Skip to main content
The gateway isn’t text-only. The same endpoint and API key reach models that see images and PDFs, generate images, speak and transcribe, and produce video — each with the routing, governance, and tracing you get on every call.

Modalities

Vision & PDFs

Send images and documents into a model as message content, with optional structured output.

Images

Generate and edit images with POST /v3/images. Sora, GPT Image, Imagen, and more.

Audio

Text to speech and speech to text with POST /v3/audio/speech and /v3/audio/transcriptions.

Video

Generate video from a prompt or reference image with POST /v3/videos.

Realtime voice

Two-way voice over WebSocket.
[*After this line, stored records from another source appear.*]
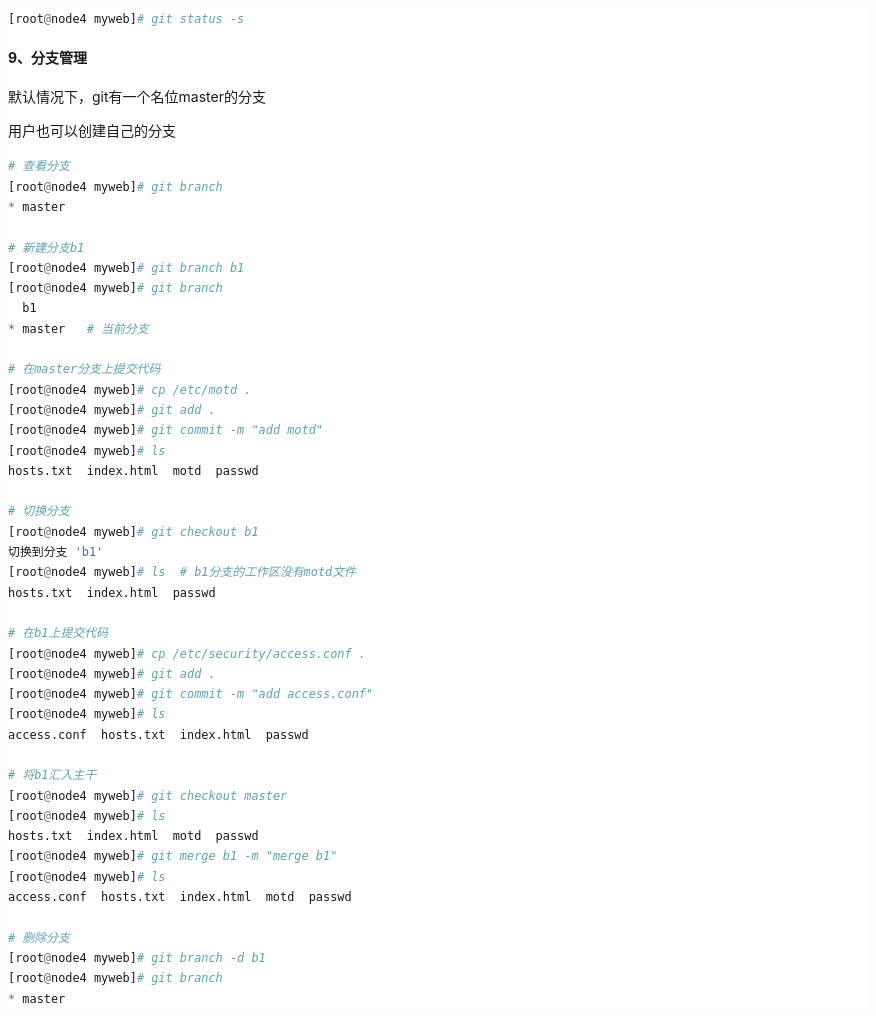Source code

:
 ```python
[root@node4 myweb]# git status -s

```

#### 9、分支管理

默认情况下，git有一个名位master的分支

用户也可以创建自己的分支

```python
# 查看分支
[root@node4 myweb]# git branch
* master

# 新建分支b1
[root@node4 myweb]# git branch b1
[root@node4 myweb]# git branch
  b1
* master   # 当前分支

# 在master分支上提交代码
[root@node4 myweb]# cp /etc/motd .
[root@node4 myweb]# git add .
[root@node4 myweb]# git commit -m "add motd"
[root@node4 myweb]# ls
hosts.txt  index.html  motd  passwd

# 切换分支
[root@node4 myweb]# git checkout b1
切换到分支 'b1'
[root@node4 myweb]# ls  # b1分支的工作区没有motd文件
hosts.txt  index.html  passwd

# 在b1上提交代码
[root@node4 myweb]# cp /etc/security/access.conf .
[root@node4 myweb]# git add .
[root@node4 myweb]# git commit -m "add access.conf"
[root@node4 myweb]# ls
access.conf  hosts.txt  index.html  passwd

# 将b1汇入主干
[root@node4 myweb]# git checkout master
[root@node4 myweb]# ls
hosts.txt  index.html  motd  passwd
[root@node4 myweb]# git merge b1 -m "merge b1"
[root@node4 myweb]# ls
access.conf  hosts.txt  index.html  motd  passwd

# 删除分支
[root@node4 myweb]# git branch -d b1
[root@node4 myweb]# git branch 
* master
```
OpenAI, xAI, and Gemini behind one protocol.

Models

The full catalog, with each model’s input and output modalities marked.

Discovering what a model can do

Each modality has a discovery endpoint that reports the models available and their capabilities, so you don’t have to hardcode a list:
EndpointReturns
GET /v3/images/modelsModels for POST /v3/images, with sizes, aspect ratios, and edit support.
GET /v3/audio/modelsSpeech (tts) and transcription (stt) models, with voices and formats.
GET /v3/videos/modelsModels for POST /v3/videos, with resolutions, aspect ratios, and max duration.
curl -s "https://api.opper.ai/v3/images/models" \
  -H "Authorization: Bearer $OPPER_API_KEY"
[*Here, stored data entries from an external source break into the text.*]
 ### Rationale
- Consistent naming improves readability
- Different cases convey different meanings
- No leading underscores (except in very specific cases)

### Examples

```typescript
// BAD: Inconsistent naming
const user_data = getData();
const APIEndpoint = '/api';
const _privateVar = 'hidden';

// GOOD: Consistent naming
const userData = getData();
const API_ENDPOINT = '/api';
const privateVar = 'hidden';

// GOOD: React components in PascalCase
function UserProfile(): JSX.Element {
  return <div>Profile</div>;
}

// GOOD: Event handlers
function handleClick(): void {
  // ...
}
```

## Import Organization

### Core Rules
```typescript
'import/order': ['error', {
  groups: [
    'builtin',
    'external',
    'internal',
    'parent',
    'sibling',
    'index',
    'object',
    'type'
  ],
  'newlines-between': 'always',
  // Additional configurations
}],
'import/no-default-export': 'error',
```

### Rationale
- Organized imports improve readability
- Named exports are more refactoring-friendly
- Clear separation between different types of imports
Input, output, and storage

Generation endpoints (/v3/images, /v3/audio/speech, /v3/videos) return the result inline as base64 by default and also persist a copy to Files so you get a reusable file_id and a presigned url. That stored output can be fed straight into a later call — an image into a video generation, an audio file_id into a transcription — without re-encoding. Persistence respects your retention rules and is skipped on zero-data-retention projects.